What to work on: Every record below should be copied exactly, with the pictures left out.

Segment Start: Input data

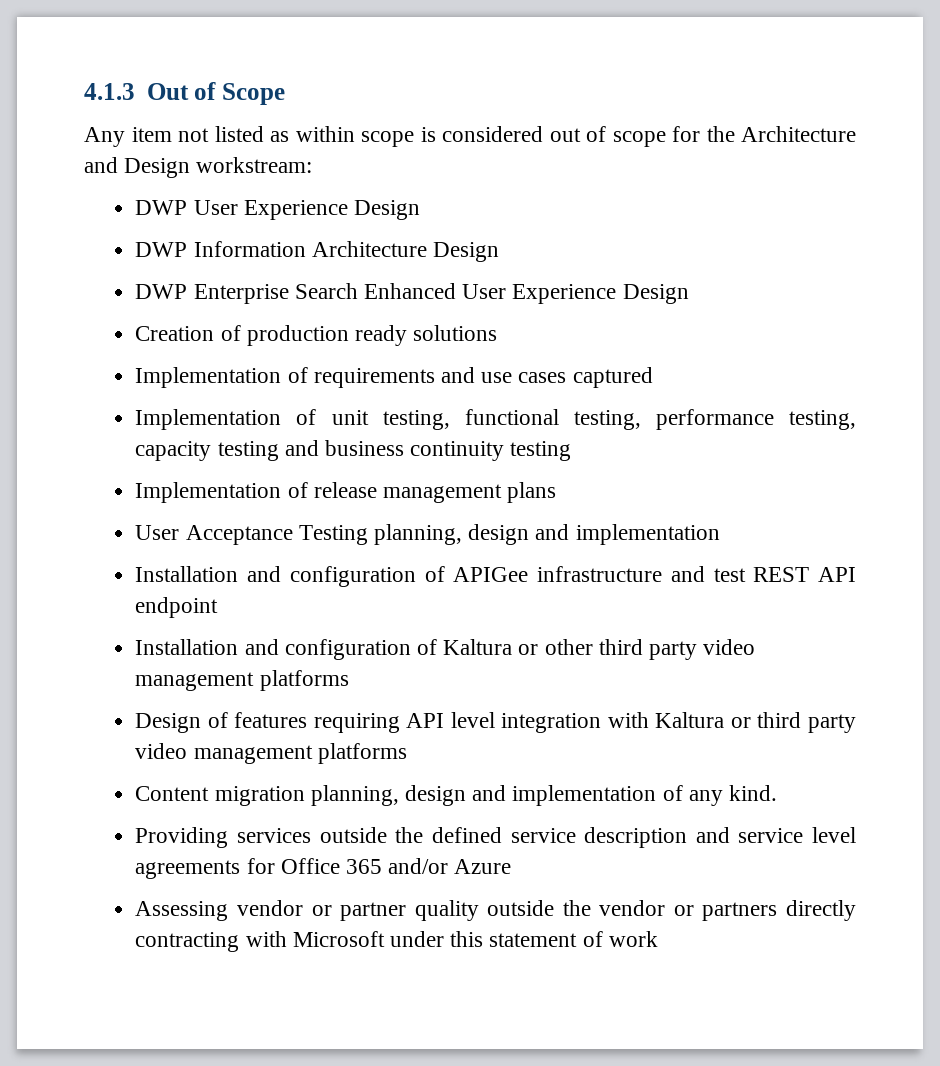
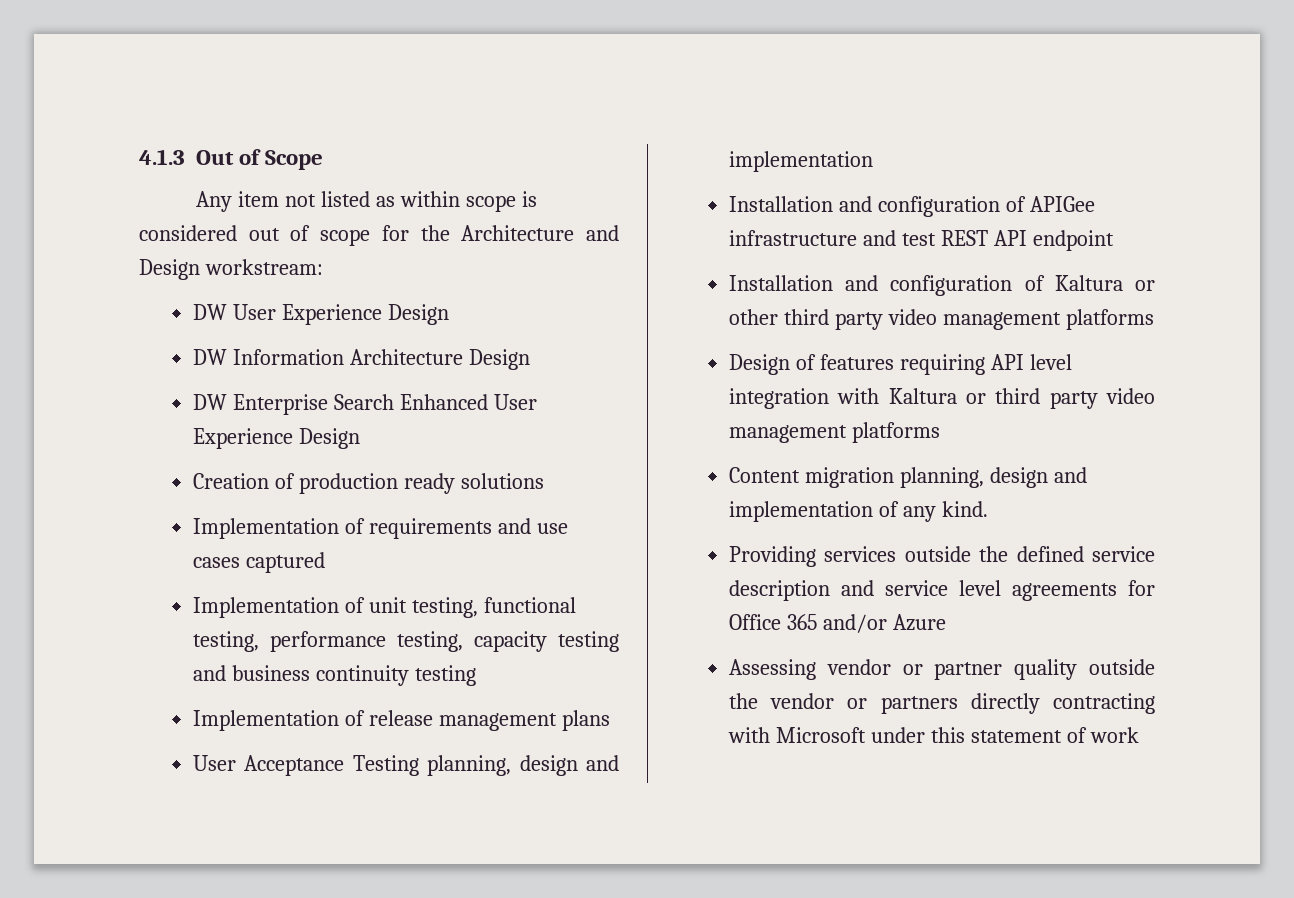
[135,200,421,220] [135,242,188,257] DWP User Experience Design // DWP -> [192,304,449,325] [192,349,227,365] DW User Experience Design // DW
[135,284,188,299] DWP -> [192,394,227,410] DW

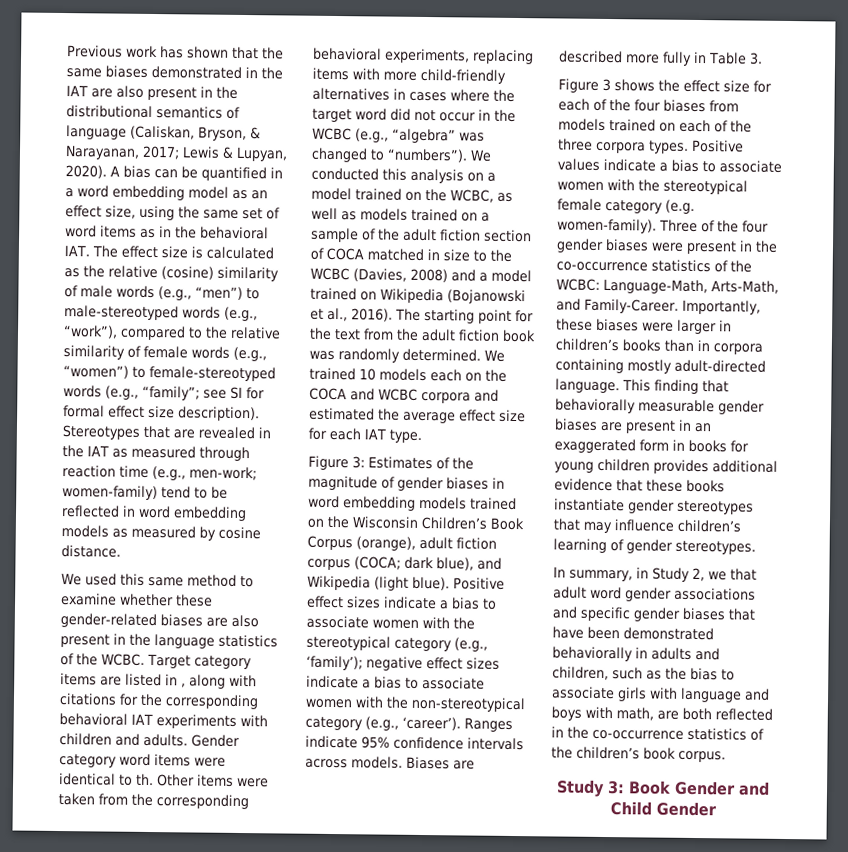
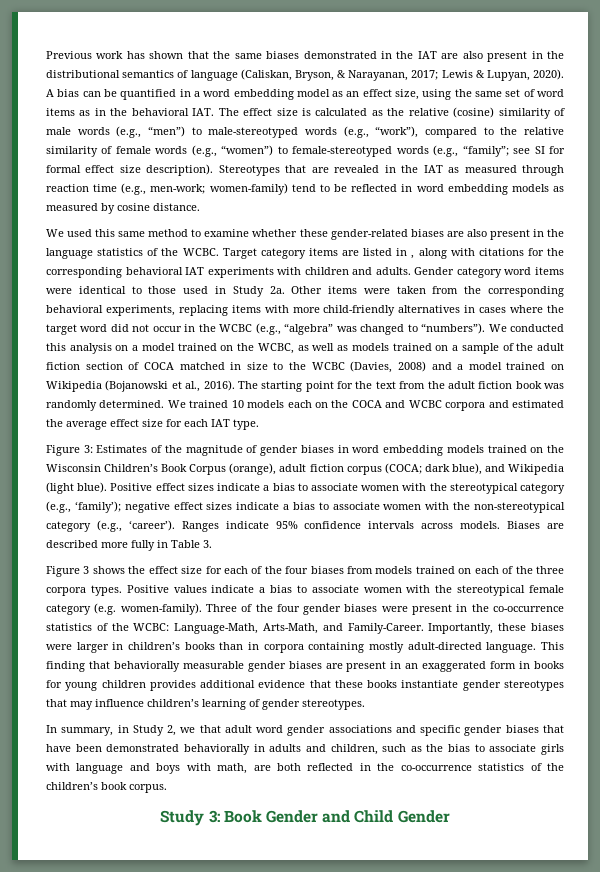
[136,773,154,786] th. -> [148,286,285,297] those used in Study 2a.

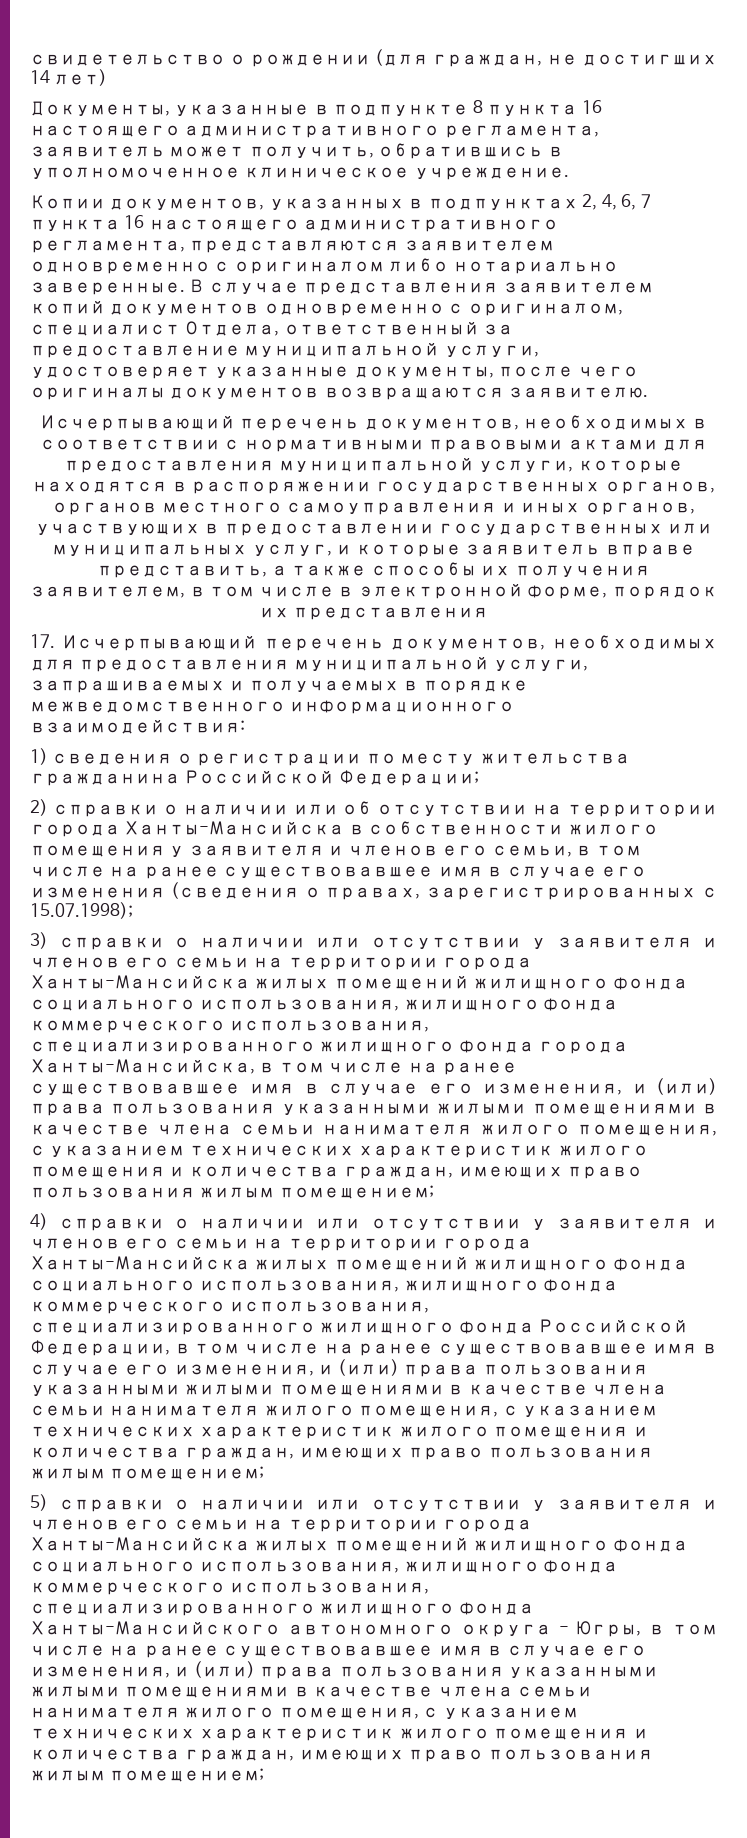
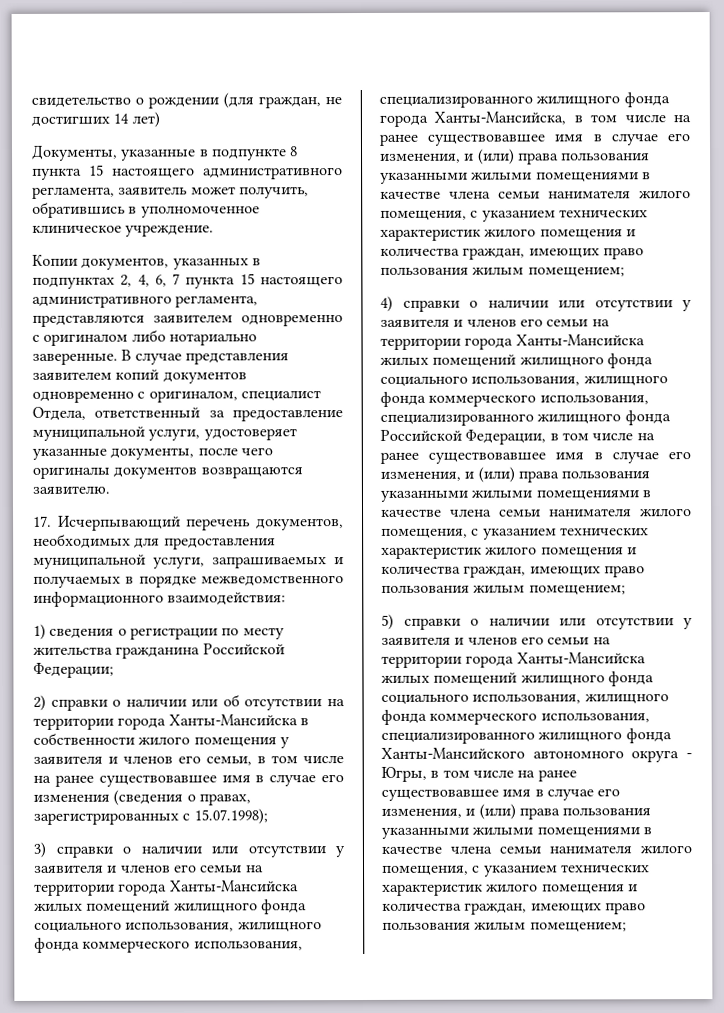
[581,100,602,114] 16 -> [89,164,104,176] 15
[124,215,145,229] 16 -> [239,273,255,285] 15
[39,415,708,431] [39,439,708,452] [64,458,683,473] [32,481,715,494] [52,502,695,515] [34,523,713,536] [52,544,695,557] [97,562,650,578] [30,584,717,599] [258,607,489,620] // Исчерпывающий перечень документов, необходимых в соответствии с нормативными правовыми актами для предоставления муниципальной услуги, которые находятся в распоряжении государственных органов, органов местного самоуправления и иных органов, участвующих в предоставлении государственных или муниципальных услуг, и которые заявитель вправе представить, а также способы их получения заявителем, в том числе в электронной форме, порядок их представления -> (110, 489) none

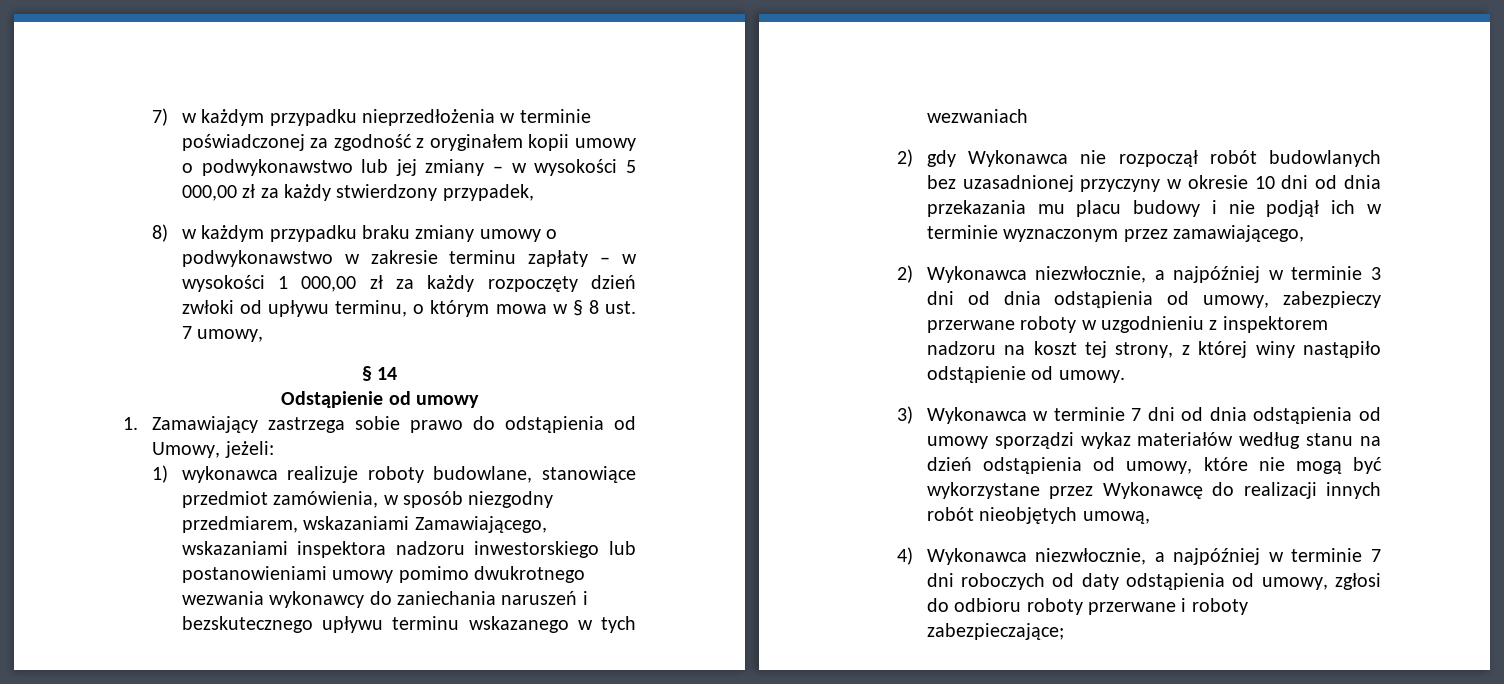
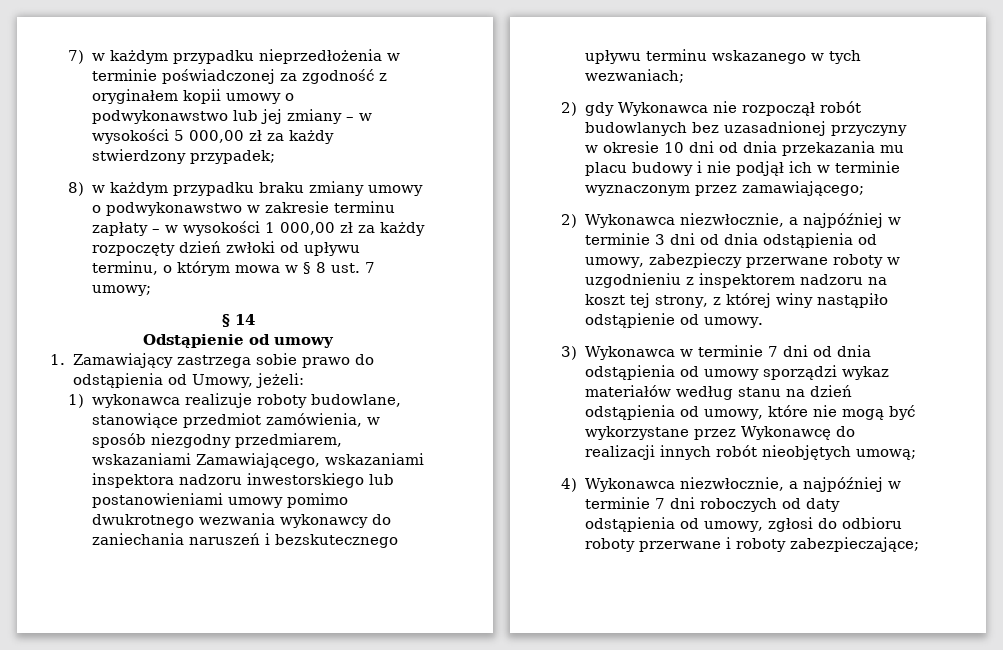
[442,184,534,201] przypadek, -> [189,150,275,164] przypadek;
[197,329,264,342] umowy, -> [91,285,151,296] umowy;
[926,109,1028,123] wezwaniach -> [584,69,684,83] wezwaniach;
[1173,225,1305,242] zamawiającego, -> [741,181,864,196] zamawiającego;
[1082,511,1150,524] umową, -> [855,449,916,460] umową;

Segment End: Input data

Written answer:
[135,200,421,220] [135,242,188,257] DWP User Experience Design // DWP -> [192,304,449,325] [192,349,227,365] DW User Experience Design // DW
[135,284,188,299] DWP -> [192,394,227,410] DW

[136,773,154,786] th. -> [148,286,285,297] those used in Study 2a.

[581,100,602,114] 16 -> [89,164,104,176] 15
[124,215,145,229] 16 -> [239,273,255,285] 15
[39,415,708,431] [39,439,708,452] [64,458,683,473] [32,481,715,494] [52,502,695,515] [34,523,713,536] [52,544,695,557] [97,562,650,578] [30,584,717,599] [258,607,489,620] // Исчерпывающий перечень документов, необходимых в соответствии с нормативными правовыми актами для предоставления муниципальной услуги, которые находятся в распоряжении государственных органов, органов местного самоуправления и иных органов, участвующих в предоставлении государственных или муниципальных услуг, и которые заявитель вправе представить, а также способы их получения заявителем, в том числе в электронной форме, порядок их представления -> (110, 489) none

[442,184,534,201] przypadek, -> [189,150,275,164] przypadek;
[197,329,264,342] umowy, -> [91,285,151,296] umowy;
[926,109,1028,123] wezwaniach -> [584,69,684,83] wezwaniach;
[1173,225,1305,242] zamawiającego, -> [741,181,864,196] zamawiającego;
[1082,511,1150,524] umową, -> [855,449,916,460] umową;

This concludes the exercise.